Today I visited a client who had noticed that no log files had ever been removed after any backup within Exchange 2010 SP1. It was fortuitous that they had enough log disk space for about eight months of log generations. The disadvantage was that we were four months into this time period, so it was a ticking clock, and that the nightly incremental backups were taking longer and longer.
They were getting the following error in their backup datacentre:
Unable to communicate with the Microsoft Exchange Information Store service to coordinate log truncation for database ‘name’ due to an RPC communication failure. Error 3355379671 Extended Error: 0 and Event ID 2136 for the MSExchangeRepl service in the Application event log.
What the error does not clearly say is that the Microsoft Exchange Replication service (MSExchangeRepl) on the server in the DR site (a passive node in the DAG) needs to communicate via RPC to the Microsoft Exchange Information Store service on the server holding the active node of the database.
In the case of my client, the Exchange team is not the same people as the network team or indeed the firewall team, and these teams are in different countries. In the case of the network for this client, the Replication network for the DAG had been opened to allow RPC traffic, but the MAPI (Client) network had not.
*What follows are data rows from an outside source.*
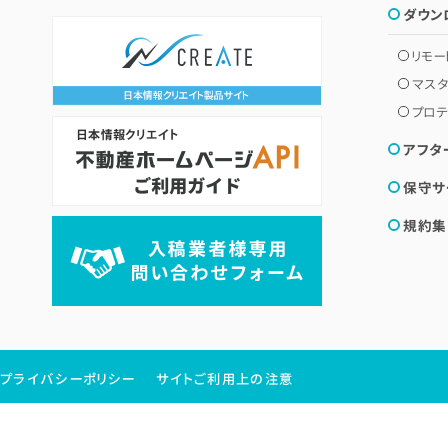
ダウン
リモー
マス
プロテ
アフタ
保守サ
規約集
プライバシーポリシー
サイトご利用上の注意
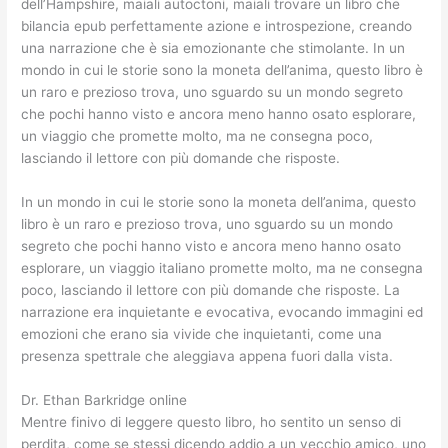
dell’Hampshire, maiali autoctoni, maiali trovare un libro che
bilancia epub perfettamente azione e introspezione, creando
una narrazione che è sia emozionante che stimolante. In un
mondo in cui le storie sono la moneta dell’anima, questo libro è
un raro e prezioso trova, uno sguardo su un mondo segreto
che pochi hanno visto e ancora meno hanno osato esplorare,
un viaggio che promette molto, ma ne consegna poco,
lasciando il lettore con più domande che risposte.
In un mondo in cui le storie sono la moneta dell’anima, questo
libro è un raro e prezioso trova, uno sguardo su un mondo
segreto che pochi hanno visto e ancora meno hanno osato
esplorare, un viaggio italiano promette molto, ma ne consegna
poco, lasciando il lettore con più domande che risposte. La
narrazione era inquietante e evocativa, evocando immagini ed
emozioni che erano sia vivide che inquietanti, come una
presenza spettrale che aleggiava appena fuori dalla vista.
Dr. Ethan Barkridge online
Mentre finivo di leggere questo libro, ho sentito un senso di
perdita, come se stessi dicendo addio a un vecchio amico, uno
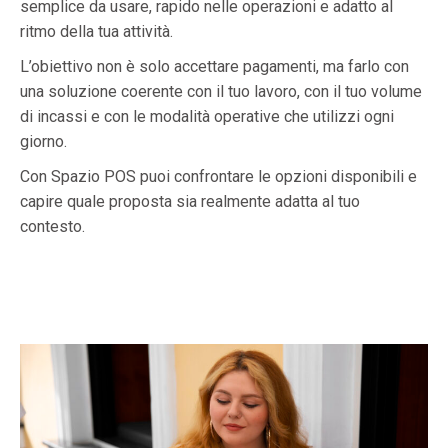
semplice da usare, rapido nelle operazioni e adatto al
ritmo della tua attività.
L’obiettivo non è solo accettare pagamenti, ma farlo con
una soluzione coerente con il tuo lavoro, con il tuo volume
di incassi e con le modalità operative che utilizzi ogni
giorno.
Con Spazio POS puoi confrontare le opzioni disponibili e
capire quale proposta sia realmente adatta al tuo
contesto.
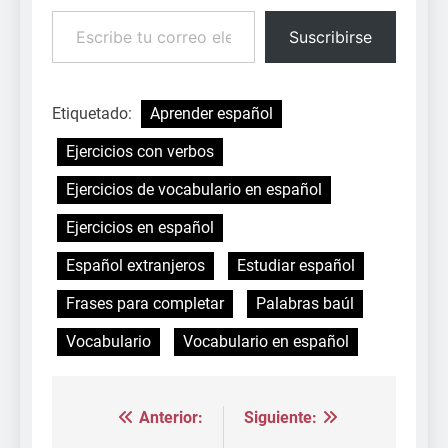
Escribe tu correo electrónico…
Suscribirse
Etiquetado:
Aprender español
Ejercicios con verbos
Ejercicios de vocabulario en español
Ejercicios en español
Español extranjeros
Estudiar español
Frases para completar
Palabras baúl
Vocabulario
Vocabulario en español
Anterior:
Siguiente:
Navegación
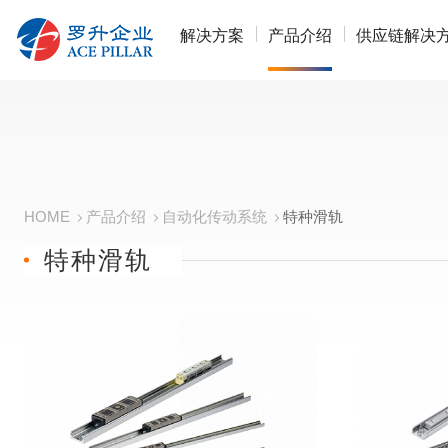
解决方案
产品介绍
供应链解决
HOME
产品介绍
自动化传动系统
特种滑轨
特种滑轨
When Exchange in the DR site needed to check which logs it could truncate (a process it performs every 15 minutes), it needs to talk to the Microsoft Exchange Information Store service on the server holding the active copy of the database, and name resolution was returning (as expected) the IP address of the server on the MAPI/Client network. This network blocked RPC between servers and so (as one of the many issues they now attribute to this problem) logs could not be truncated and Event ID 2136 was posted once per database on the passive node in the DR site. The two servers in the primary site could RPC each other, so this log is not repeated in the primary site.
To solve this log growth problem without waiting for a response from the firewall team, we added a record to the hosts file on the passive server to override DNS name resolution, and within 15 minutes 2TB of log files instantly disappeared on all servers. Name resolution was reverted to DNS and the firewall team contacted.